Menaces sur le maintien des emplois de vie scolaire

18 juillet 2009 0 Par Francois Asensi

Je me suis adressé récemment au Ministre de l’Education pour regretter la baisse du nombre d’emplois de vie scolaire, et la non-reconduction d’un grand nombre de leurs titulaires sous contrat précaire.

Face au projet gouvernemental de marchandisation de l’éducation, nous devons rester vigilants et mobilisés pour maintenir ce socle de notre République et de l’égalité des chances que constitue l’Education nationale .

Je vous propose de retrouver mes interventions.

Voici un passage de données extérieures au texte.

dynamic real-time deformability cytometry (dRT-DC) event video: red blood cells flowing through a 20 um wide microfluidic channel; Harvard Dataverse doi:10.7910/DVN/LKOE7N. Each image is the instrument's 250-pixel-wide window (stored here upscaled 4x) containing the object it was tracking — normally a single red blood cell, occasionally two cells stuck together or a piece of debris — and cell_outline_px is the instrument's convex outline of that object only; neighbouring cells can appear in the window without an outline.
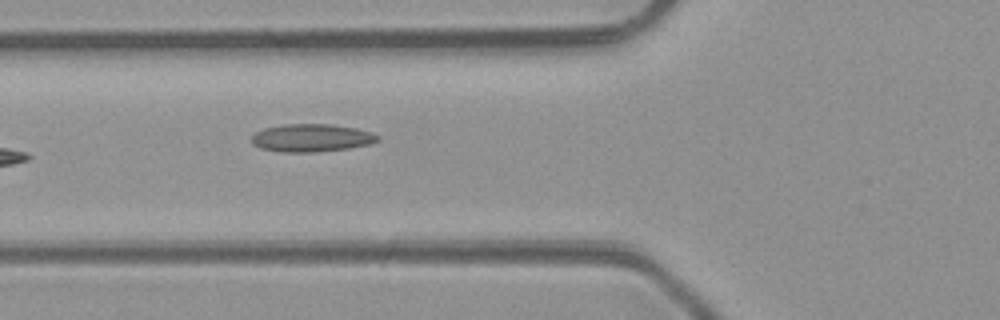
{"species": "common noctule bat (a hibernating species)", "species_latin": "Nyctalus noctula", "temperature_condition": "room temperature", "stored_images_in_passage": 7, "camera_frame_rate_fps": 3000, "um_per_image_px": 0.085, "animal": {"sex": "male", "body_mass_g": 23.1, "forearm_length_mm": 52.7}, "frame": {"image": 1, "passage_image": 7, "time_ms": 7.0, "image_size_px": [1000, 320], "cell_outline_px": [[380, 140], [368, 144], [348, 148], [316, 152], [280, 152], [260, 148], [252, 144], [252, 136], [256, 132], [264, 128], [284, 124], [332, 124], [356, 128], [372, 132], [380, 136]], "centroid_in_image_um": [26.48, 11.72], "position_along_channel_um": 99.3, "area_um2": 20.52}}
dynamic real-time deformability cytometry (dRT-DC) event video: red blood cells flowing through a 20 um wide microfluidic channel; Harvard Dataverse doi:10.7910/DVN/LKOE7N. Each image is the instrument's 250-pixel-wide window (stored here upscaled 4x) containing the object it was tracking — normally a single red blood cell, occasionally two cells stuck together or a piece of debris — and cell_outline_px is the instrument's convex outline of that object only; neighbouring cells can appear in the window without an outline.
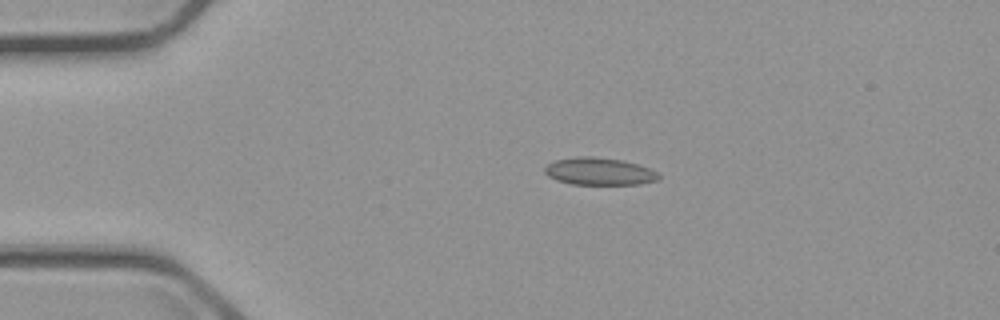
{"species": "common noctule bat (a hibernating species)", "species_latin": "Nyctalus noctula", "temperature_condition": "cold", "stored_images_in_passage": 4, "camera_frame_rate_fps": 3000, "um_per_image_px": 0.085, "animal": {"sex": "male", "body_mass_g": 23.1, "forearm_length_mm": 52.7}, "frame": {"image": 1, "passage_image": 2, "time_ms": 2.0, "image_size_px": [1000, 320], "cell_outline_px": [[660, 176], [656, 180], [640, 184], [572, 184], [556, 180], [548, 176], [544, 172], [544, 168], [548, 164], [556, 160], [580, 156], [592, 156], [620, 160], [636, 164], [648, 168], [656, 172]], "centroid_in_image_um": [50.9, 14.57], "position_along_channel_um": 34.1, "area_um2": 17.92}}
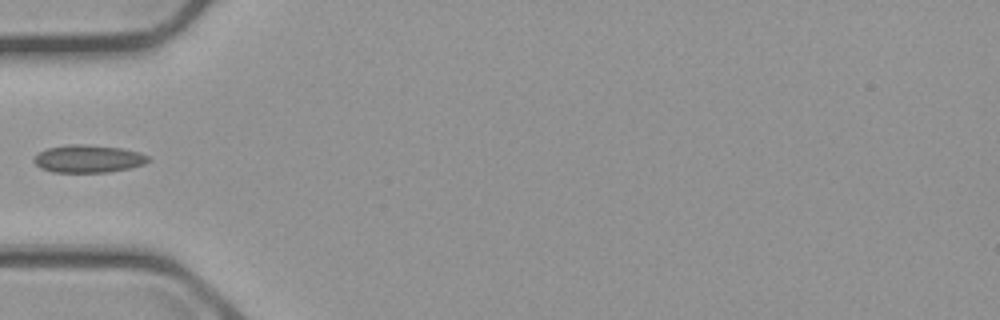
{"frame": {"image": 2, "passage_image": 4, "time_ms": 4.333, "image_size_px": [1000, 320], "cell_outline_px": [[152, 160], [144, 164], [128, 168], [108, 172], [52, 172], [40, 168], [32, 160], [40, 152], [48, 148], [68, 144], [84, 144], [124, 148], [140, 152], [148, 156]], "centroid_in_image_um": [7.53, 13.49], "position_along_channel_um": 77.5, "area_um2": 18.5}}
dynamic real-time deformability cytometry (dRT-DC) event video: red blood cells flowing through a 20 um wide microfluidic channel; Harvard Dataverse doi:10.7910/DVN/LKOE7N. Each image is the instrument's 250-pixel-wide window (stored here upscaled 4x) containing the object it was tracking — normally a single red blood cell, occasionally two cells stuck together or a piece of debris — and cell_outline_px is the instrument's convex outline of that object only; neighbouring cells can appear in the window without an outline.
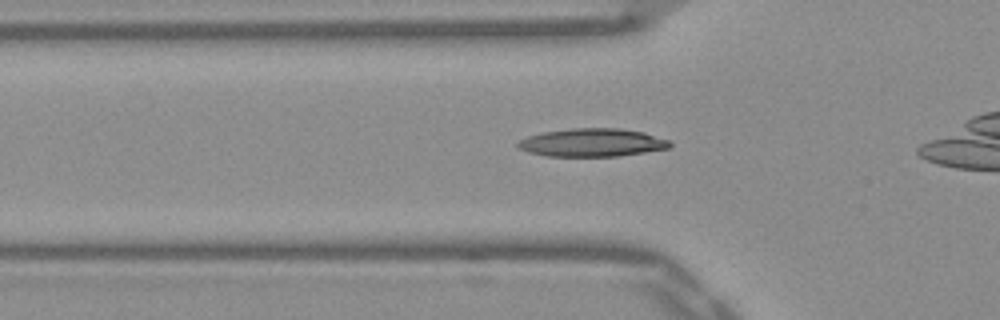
{"species": "Egyptian fruit bat (a non-hibernating species)", "species_latin": "Rousettus aegyptiacus", "temperature_condition": "warm", "stored_images_in_passage": 28, "camera_frame_rate_fps": 3000, "um_per_image_px": 0.085, "frame": {"image": 1, "passage_image": 3, "time_ms": 0.667, "image_size_px": [1000, 320], "cell_outline_px": [[672, 144], [668, 148], [644, 152], [616, 156], [548, 156], [528, 152], [516, 148], [516, 144], [520, 140], [528, 136], [540, 132], [572, 128], [620, 128], [644, 132], [668, 140]], "centroid_in_image_um": [50.28, 12.11], "position_along_channel_um": 75.5, "area_um2": 24.91}}
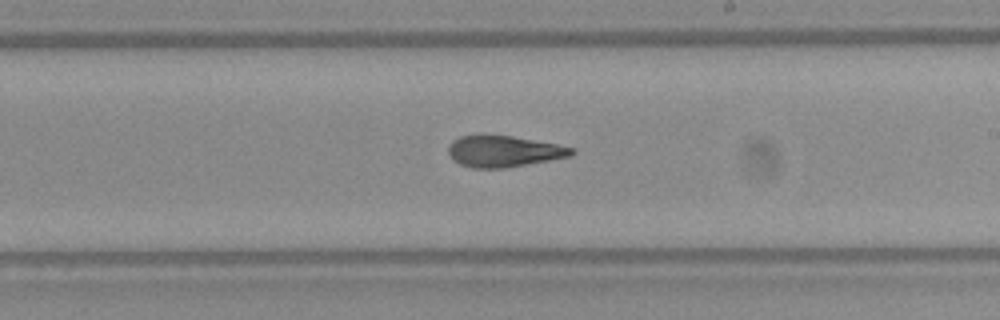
{"frame": {"image": 2, "passage_image": 16, "time_ms": 5.0, "image_size_px": [1000, 320], "cell_outline_px": [[576, 152], [572, 156], [504, 168], [472, 168], [460, 164], [452, 160], [448, 152], [448, 144], [452, 140], [460, 136], [480, 132], [512, 136], [556, 144], [572, 148]], "centroid_in_image_um": [42.73, 12.83], "position_along_channel_um": 246.3, "area_um2": 23.0}}
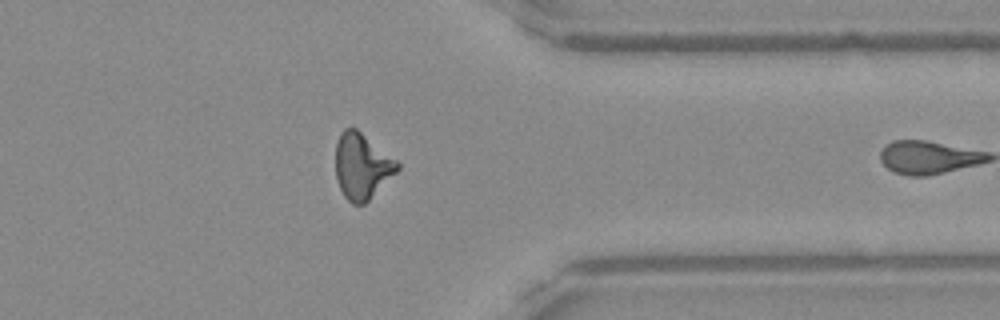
{"frame": {"image": 3, "passage_image": 27, "time_ms": 8.667, "image_size_px": [1000, 320], "cell_outline_px": [[400, 168], [364, 204], [352, 204], [344, 196], [336, 180], [336, 144], [340, 132], [344, 128], [356, 128], [396, 160], [400, 164]], "centroid_in_image_um": [30.74, 14.12], "position_along_channel_um": 380.7, "area_um2": 23.35}}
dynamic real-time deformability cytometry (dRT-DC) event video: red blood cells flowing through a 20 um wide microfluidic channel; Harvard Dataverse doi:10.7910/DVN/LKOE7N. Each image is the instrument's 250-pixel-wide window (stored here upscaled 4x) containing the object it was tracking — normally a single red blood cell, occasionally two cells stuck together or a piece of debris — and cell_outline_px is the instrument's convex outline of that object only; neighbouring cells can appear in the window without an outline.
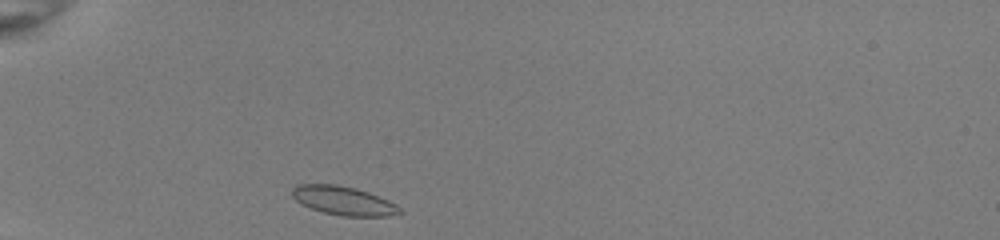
{"species": "common noctule bat (a hibernating species)", "species_latin": "Nyctalus noctula", "temperature_condition": "room temperature", "stored_images_in_passage": 31, "camera_frame_rate_fps": 3000, "um_per_image_px": 0.085, "animal": {"sex": "female", "body_mass_g": 22.0, "forearm_length_mm": 56.7}, "frame": {"image": 1, "passage_image": 1, "time_ms": 0.0, "image_size_px": [1000, 240], "cell_outline_px": [[404, 212], [388, 216], [344, 216], [324, 212], [300, 204], [292, 196], [292, 188], [296, 184], [336, 184], [356, 188], [368, 192], [388, 200], [396, 204]], "centroid_in_image_um": [29.19, 17.05], "position_along_channel_um": 55.8, "area_um2": 18.03}}
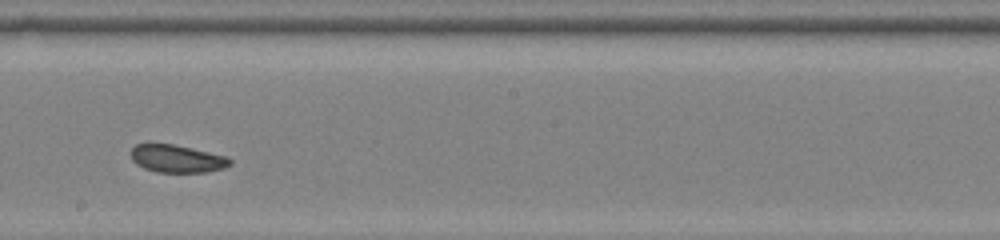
{"frame": {"image": 2, "passage_image": 16, "time_ms": 5.0, "image_size_px": [1000, 240], "cell_outline_px": [[232, 164], [224, 168], [204, 172], [156, 172], [144, 168], [136, 164], [132, 160], [132, 148], [136, 144], [172, 144], [228, 156], [232, 160]], "centroid_in_image_um": [15.07, 13.49], "position_along_channel_um": 233.1, "area_um2": 15.9}}
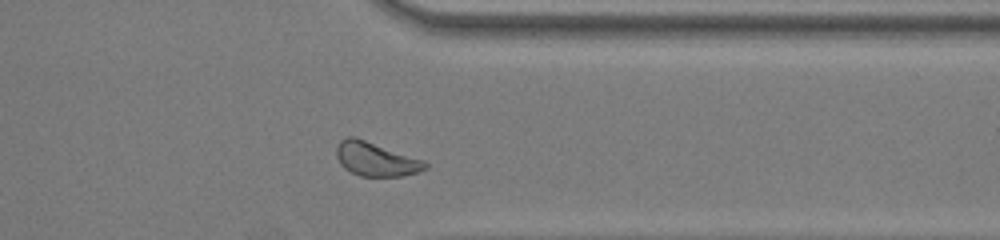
{"frame": {"image": 3, "passage_image": 27, "time_ms": 8.667, "image_size_px": [1000, 240], "cell_outline_px": [[428, 168], [416, 172], [400, 176], [360, 176], [344, 168], [340, 164], [336, 156], [336, 148], [340, 140], [348, 136], [356, 136], [424, 160], [428, 164]], "centroid_in_image_um": [31.93, 13.51], "position_along_channel_um": 379.5, "area_um2": 17.63}, "authors_computed_cell_mechanics": {"area_um2": 16.7042, "velocity_mm_per_s": 3.9751, "shape_relaxation_time_tau1_ms": 8.2305, "shape_relaxation_time_tau2_ms": 1.7671, "deformation_change_tau1": 0.1409, "deformation_change_tau2": 0.0598}}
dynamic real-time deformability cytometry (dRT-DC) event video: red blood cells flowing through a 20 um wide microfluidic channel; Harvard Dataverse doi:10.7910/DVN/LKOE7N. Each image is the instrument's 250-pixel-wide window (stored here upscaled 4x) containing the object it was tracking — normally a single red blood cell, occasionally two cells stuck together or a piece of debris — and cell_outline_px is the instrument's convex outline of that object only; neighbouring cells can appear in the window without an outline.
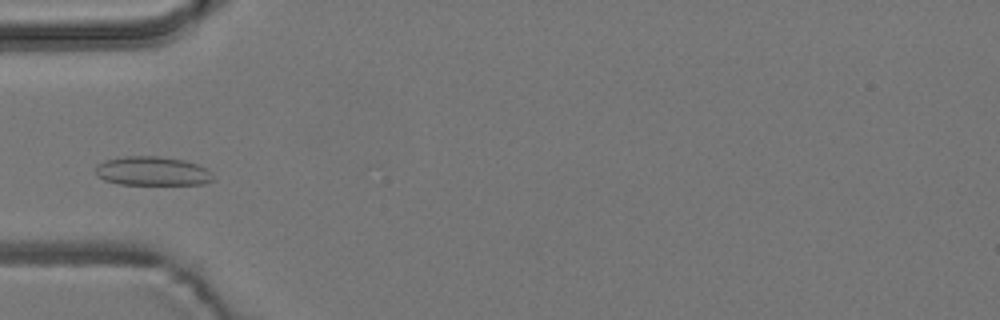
{"species": "common noctule bat (a hibernating species)", "species_latin": "Nyctalus noctula", "temperature_condition": "room temperature", "stored_images_in_passage": 3, "camera_frame_rate_fps": 3000, "um_per_image_px": 0.085, "animal": {"sex": "male", "body_mass_g": 19.2, "forearm_length_mm": 51.8}, "frame": {"image": 1, "passage_image": 3, "time_ms": 3.0, "image_size_px": [1000, 320], "cell_outline_px": [[212, 180], [204, 184], [120, 184], [104, 180], [96, 176], [96, 164], [104, 160], [124, 156], [160, 156], [184, 160], [196, 164], [212, 172]], "centroid_in_image_um": [12.91, 14.54], "position_along_channel_um": 72.1, "area_um2": 19.88}}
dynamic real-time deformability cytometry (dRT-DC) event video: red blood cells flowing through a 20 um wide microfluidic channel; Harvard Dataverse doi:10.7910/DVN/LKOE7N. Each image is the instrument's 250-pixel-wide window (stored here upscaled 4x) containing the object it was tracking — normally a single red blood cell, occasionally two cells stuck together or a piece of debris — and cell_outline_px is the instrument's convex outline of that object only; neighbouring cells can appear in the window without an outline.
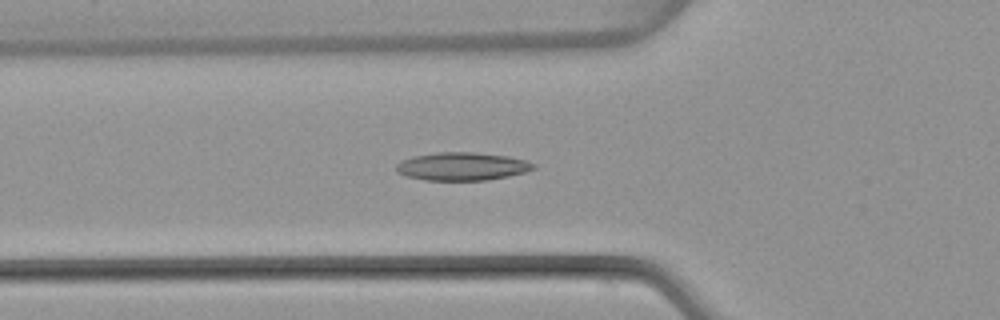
{"species": "common noctule bat (a hibernating species)", "species_latin": "Nyctalus noctula", "temperature_condition": "warm", "stored_images_in_passage": 50, "camera_frame_rate_fps": 3000, "um_per_image_px": 0.085, "animal": {"sex": "female", "body_mass_g": 22.7, "forearm_length_mm": 54.2}, "frame": {"image": 1, "passage_image": 18, "time_ms": 5.667, "image_size_px": [1000, 320], "cell_outline_px": [[536, 168], [524, 172], [508, 176], [488, 180], [424, 180], [408, 176], [396, 172], [396, 164], [400, 160], [412, 156], [436, 152], [476, 152], [508, 156], [524, 160], [536, 164]], "centroid_in_image_um": [39.26, 14.13], "position_along_channel_um": 86.5, "area_um2": 22.54}}
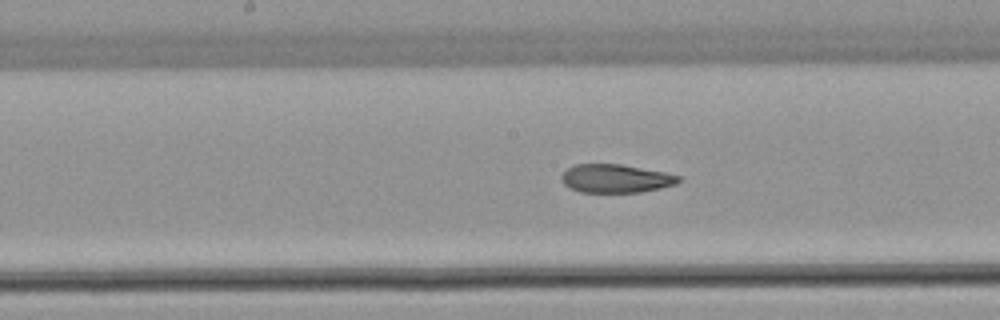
{"frame": {"image": 2, "passage_image": 26, "time_ms": 8.333, "image_size_px": [1000, 320], "cell_outline_px": [[680, 180], [676, 184], [660, 188], [640, 192], [580, 192], [568, 188], [564, 184], [560, 176], [568, 168], [576, 164], [620, 164], [664, 172], [680, 176]], "centroid_in_image_um": [52.31, 15.17], "position_along_channel_um": 195.9, "area_um2": 19.31}}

QUESTION ADRESSEE A LUC CHATEL :

M. François Asensi attire l’attention de M. le ministre de l’éducation nationale sur la non-reconduction massive des emplois de vie scolaire. Les EVS sont un maillon essentiel du dispositif éducatif des établissements scolaires par leurs missions d’accompagnement pédagogique et d’assistance administrative. Leur investissement personnel et leur compétence, reconnus de tous, ne sont pour autant pas valorisés à leur juste mesure : contrats à temps partiel et rémunération à hauteur du SMIC horaire sont la norme.

Alors que 30 000 de ces contrats arrivent à leur terme cet été, le Gouvernement laisse planer le doute sur leur renouvellement, ce qui risque de mettre au chômage des salariés précaires et peu qualifiés, dans un contexte de forte crise économique. Les efforts de formation et de valorisation des acquis de l’expérience à destination des titulaires d’un emploi EVS n’ont en effet pas été à la hauteur des exigences posées par la loi.

Plutôt que d’envisager la pérennisation des missions des EVS, en les confiant à des acteurs associatifs ou en intégrant ces personnels dans la fonction publique, le secrétaire d’État à la fonction publique a estimé, le 17 juin 2009 à l’Assemblée nationale, que « le recours à l’intérim est préférable » dans ce secteur. Cette décision, participant de la logique de rentabilité imposée à la fonction publique, aurait pour conséquence la perte irrémédiable de l’expérience acquise par les personnels, et aggraverait plus encore la précarité de ces emplois. Au-delà du sort des salariés concernés, les élèves pâtiraient immanquablement du recrutement d’intérimaires ne bénéficiant d’aucune motivation salariale et d’aucune participation de long terme au projet de l’établissement scolaire.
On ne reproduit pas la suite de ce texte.